Tom Scocca in Slate:
The Wisconsin primary had to be the end for Bernie Sanders. The logic of it was inexorable. Here was the definitive Trump 2016 state, where as dozens of diner-safari retrospective stories told us, an alienated electorate had failed to rally to Hillary Clinton, tilting the national map ever so slightly but decisively into the red. The dream of the Sanders revolution was the dream of rousing those Wisconsin voters to his side, to energize a new coalition of the young and poor and hopeful in the name of a better democratic future. When that didn’t happen, it was time for Sanders to go. It was essentially impossible, as Sanders said in his live-streamed concession speech, for him to overcome Joe Biden’s lead in the delegate count.
There was, however, a puzzling aspect to this mathematical consensus: The returns from Wisconsin won’t be released until the week after Sanders’ concession. Even when those numbers come out, they’ll be nothing but the debris from a voting process that imploded under the strain of the pandemic and the malice of the Republican-controlled state and federal supreme courts—tens of thousands of mail-in ballots thrown away or never delivered to voters in the first place; 97 percent of polling places in Milwaukee closed; the thousands of people who turned out anyway risking their lives to stand in line. No one could plausibly describe what took place in Wisconsin as a democratic election.

▶ **REQUIREMENT**
Continue the Slate commentary on the Wisconsin primary and Bernie Sanders' concession from where it stops.

▶ **EXERCISE DATA**
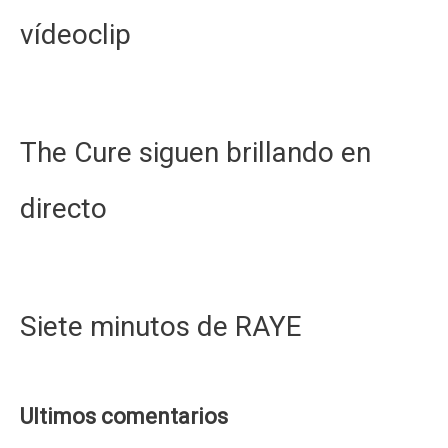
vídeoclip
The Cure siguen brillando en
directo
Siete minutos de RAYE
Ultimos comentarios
...
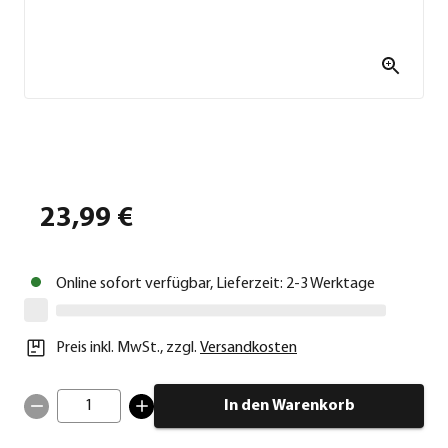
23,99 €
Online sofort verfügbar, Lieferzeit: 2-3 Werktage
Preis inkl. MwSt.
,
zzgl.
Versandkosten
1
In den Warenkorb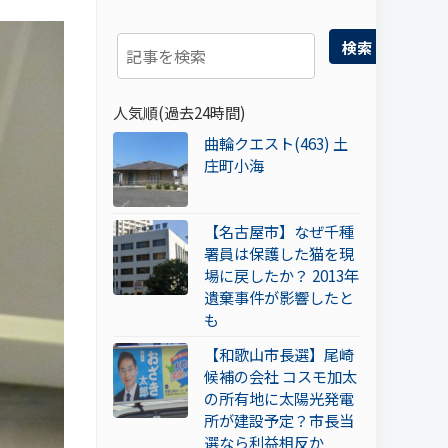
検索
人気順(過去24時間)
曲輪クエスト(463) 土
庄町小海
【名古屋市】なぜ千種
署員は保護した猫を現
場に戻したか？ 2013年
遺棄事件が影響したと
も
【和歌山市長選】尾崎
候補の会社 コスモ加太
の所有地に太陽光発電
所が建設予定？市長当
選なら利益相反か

▶ **RESPONSE FOR THIS EXERCISE**
As such, it was the perfect conclusion to Joe Biden’s victory in the 2020 Democratic nominating contest. A decisive non-event wrapped up a primary season in which nearly half the states never had any say before it was over, and the majority of people who did vote were focused on trying to guess which candidate someone else would be most likely to want to vote for. In the swirl of anxiety over the question of electability against Donald Trump, the basic act of electing someone got pulled under and drowned.